Alloy Therapeutics supports its clients with its mix of in vivo discovery platforms. Kent Bondensgaard, Senior Vice President at Alloy Therapeutics, introduced the ATX-GK platform as the main workhorse: a mouse with a fully humanised heavy chain and Kappa chain. The platform is available in several genetic backgrounds including BL6, BALB/C, and F1, and has proven successful across multiple discovery campaigns.
Bispecific antibodies can be deployed across multiple modalities and overcome several challenges in therapeutic contexts. Despite their popularity and success, their development presents various obstacles. Bondensgaard suggested that generating quality compatible antibody components is a good starting point for bispecifics as well as selecting stable manufacturable bispecific formats.
Alloy Therapeutics adopts a three-step approach. The first step uses common light chain discovery solutions to address the heavy chain light chain pairing. Secondly, this is followed by optimised format engineering. Finally, integrated high-throughput screening identifies functional leads.  Bondensgaard added that starting from a full diversity light chain transgenic mouse can lead to complications down the line when producing bispecific antibodies. Common light chain transgenic platforms provide insightful ways of overcoming these issues and facilitating the production of bispecific antibodies with high developability profiles.
Alloy engineered a suite of common light chain mice, including three Kappa mice and one Lambda mouse, validated for their ability to respond to antigenic stimulation and produce robust serum titres. They are all characterised by a full human heavy chain within the same diversity of the GK strains.
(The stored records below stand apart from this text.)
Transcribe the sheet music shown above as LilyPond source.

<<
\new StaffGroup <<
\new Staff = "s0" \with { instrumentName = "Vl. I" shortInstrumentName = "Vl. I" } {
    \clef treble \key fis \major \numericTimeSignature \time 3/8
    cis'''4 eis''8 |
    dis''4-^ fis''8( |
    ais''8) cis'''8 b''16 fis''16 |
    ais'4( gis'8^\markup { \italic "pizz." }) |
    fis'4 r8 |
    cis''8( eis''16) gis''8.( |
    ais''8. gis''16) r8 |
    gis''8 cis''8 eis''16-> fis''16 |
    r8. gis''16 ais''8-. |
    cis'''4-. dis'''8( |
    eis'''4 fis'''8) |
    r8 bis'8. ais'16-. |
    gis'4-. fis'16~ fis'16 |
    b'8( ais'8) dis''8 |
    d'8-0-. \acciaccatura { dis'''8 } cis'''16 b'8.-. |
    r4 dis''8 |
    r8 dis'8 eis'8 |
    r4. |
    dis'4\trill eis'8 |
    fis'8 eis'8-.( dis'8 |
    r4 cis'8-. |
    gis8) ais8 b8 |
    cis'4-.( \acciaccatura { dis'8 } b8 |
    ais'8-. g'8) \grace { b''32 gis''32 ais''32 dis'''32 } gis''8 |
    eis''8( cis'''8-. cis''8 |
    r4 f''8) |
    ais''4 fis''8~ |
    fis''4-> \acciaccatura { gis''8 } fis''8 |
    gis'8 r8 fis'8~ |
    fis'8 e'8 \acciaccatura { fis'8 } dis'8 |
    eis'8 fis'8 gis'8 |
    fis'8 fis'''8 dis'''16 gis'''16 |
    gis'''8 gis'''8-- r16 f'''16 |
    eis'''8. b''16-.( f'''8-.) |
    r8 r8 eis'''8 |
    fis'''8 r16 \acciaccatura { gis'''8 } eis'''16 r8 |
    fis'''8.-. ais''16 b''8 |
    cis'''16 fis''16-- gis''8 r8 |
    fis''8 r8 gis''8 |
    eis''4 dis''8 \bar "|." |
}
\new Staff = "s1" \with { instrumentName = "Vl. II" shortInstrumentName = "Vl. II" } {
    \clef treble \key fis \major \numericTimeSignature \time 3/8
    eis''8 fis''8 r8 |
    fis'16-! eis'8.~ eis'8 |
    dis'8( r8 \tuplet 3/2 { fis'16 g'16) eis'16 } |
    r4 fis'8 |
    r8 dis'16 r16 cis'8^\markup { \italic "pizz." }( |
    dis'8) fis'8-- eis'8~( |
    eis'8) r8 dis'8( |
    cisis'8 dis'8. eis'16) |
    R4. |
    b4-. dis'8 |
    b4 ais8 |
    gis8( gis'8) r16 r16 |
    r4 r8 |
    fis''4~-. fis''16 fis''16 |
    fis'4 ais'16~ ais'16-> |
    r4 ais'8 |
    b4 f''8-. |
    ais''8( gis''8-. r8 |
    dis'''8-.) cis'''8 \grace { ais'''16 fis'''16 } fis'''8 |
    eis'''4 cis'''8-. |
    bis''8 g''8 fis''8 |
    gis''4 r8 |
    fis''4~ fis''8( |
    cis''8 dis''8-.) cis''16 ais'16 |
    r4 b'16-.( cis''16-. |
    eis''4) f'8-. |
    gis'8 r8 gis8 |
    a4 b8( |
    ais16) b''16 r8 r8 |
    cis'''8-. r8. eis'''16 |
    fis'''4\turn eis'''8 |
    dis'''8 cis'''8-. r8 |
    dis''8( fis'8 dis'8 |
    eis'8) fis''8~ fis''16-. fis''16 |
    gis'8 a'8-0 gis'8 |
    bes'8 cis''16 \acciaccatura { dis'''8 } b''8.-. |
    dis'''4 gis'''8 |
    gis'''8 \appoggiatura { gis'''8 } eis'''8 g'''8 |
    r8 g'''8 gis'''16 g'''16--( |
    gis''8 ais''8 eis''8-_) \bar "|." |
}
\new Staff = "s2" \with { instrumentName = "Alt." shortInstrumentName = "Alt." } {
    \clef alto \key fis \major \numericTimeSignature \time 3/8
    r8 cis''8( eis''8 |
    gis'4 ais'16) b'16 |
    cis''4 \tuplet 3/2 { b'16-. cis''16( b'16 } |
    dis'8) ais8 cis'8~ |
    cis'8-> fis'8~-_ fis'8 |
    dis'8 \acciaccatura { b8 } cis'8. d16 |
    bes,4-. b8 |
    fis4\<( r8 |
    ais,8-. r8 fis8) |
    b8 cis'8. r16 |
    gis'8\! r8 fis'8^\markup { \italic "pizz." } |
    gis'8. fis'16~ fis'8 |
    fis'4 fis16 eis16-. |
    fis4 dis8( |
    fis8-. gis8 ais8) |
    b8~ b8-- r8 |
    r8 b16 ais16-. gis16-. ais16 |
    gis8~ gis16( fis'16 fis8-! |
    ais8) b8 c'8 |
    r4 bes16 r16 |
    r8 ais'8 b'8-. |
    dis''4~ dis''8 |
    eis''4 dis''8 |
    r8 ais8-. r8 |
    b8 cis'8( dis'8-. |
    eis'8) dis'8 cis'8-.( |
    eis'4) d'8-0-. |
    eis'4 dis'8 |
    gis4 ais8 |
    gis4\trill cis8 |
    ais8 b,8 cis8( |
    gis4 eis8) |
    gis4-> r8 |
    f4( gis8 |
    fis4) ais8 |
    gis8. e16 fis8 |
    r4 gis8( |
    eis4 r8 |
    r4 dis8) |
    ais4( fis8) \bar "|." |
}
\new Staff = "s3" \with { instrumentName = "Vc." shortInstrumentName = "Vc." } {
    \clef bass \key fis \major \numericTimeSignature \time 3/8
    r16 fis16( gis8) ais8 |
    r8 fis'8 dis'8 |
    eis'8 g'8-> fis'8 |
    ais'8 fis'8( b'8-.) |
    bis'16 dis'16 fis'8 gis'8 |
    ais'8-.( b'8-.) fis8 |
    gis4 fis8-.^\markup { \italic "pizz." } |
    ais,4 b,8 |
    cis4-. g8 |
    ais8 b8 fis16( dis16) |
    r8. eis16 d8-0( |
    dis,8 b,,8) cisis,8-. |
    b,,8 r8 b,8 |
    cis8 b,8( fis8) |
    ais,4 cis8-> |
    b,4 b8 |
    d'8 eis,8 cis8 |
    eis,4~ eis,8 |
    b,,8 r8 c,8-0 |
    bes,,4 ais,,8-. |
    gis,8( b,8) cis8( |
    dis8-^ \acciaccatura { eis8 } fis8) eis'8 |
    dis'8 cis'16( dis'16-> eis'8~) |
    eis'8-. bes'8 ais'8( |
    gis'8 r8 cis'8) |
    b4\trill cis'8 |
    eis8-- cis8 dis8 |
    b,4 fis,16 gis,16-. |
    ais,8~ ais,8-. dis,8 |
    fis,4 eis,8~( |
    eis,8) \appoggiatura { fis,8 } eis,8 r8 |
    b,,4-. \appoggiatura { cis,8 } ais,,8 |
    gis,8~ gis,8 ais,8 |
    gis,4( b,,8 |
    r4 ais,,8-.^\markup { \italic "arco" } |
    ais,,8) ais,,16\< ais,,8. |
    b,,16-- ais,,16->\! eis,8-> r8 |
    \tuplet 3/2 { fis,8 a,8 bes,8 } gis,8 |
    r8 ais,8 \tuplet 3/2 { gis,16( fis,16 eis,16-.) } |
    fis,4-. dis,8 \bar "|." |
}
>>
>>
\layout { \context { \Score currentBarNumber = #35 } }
Regarding antibody discovery, the Alloy workflow relies on four different steps. The first one begins with the immunisation of transgenic platforms. The common light chain strains can be immunised with many methods, including recombinant protein, DNA, RNA, or cell lines.
Following immunisations, lymphoid tissues are collected, and B cell enrichment is performed using different methods like magnetic beads, FACS, or even yeast immune libraries, depending on the nature of the project. This generates thousands of reads that are fed into AI/ML programs that extract the best leads that are then expressed and characterised. Additionally, one can analyse the best leads again using AI/ML software to expand clonotypes or improve affinity maturation.
This method allowed the team to identify good clones with diverse sequence usage, robust cell binding, and good cross-reactivity. Various discovery projects demonstrated how they could use their technology to target tumour-associated receptors and Claudin 18.2 protein. Bondensgaard wrapped up his talk by emphasising the importance of functional validation of clones and Alloy Therapeutics' range of in vitro functional assays.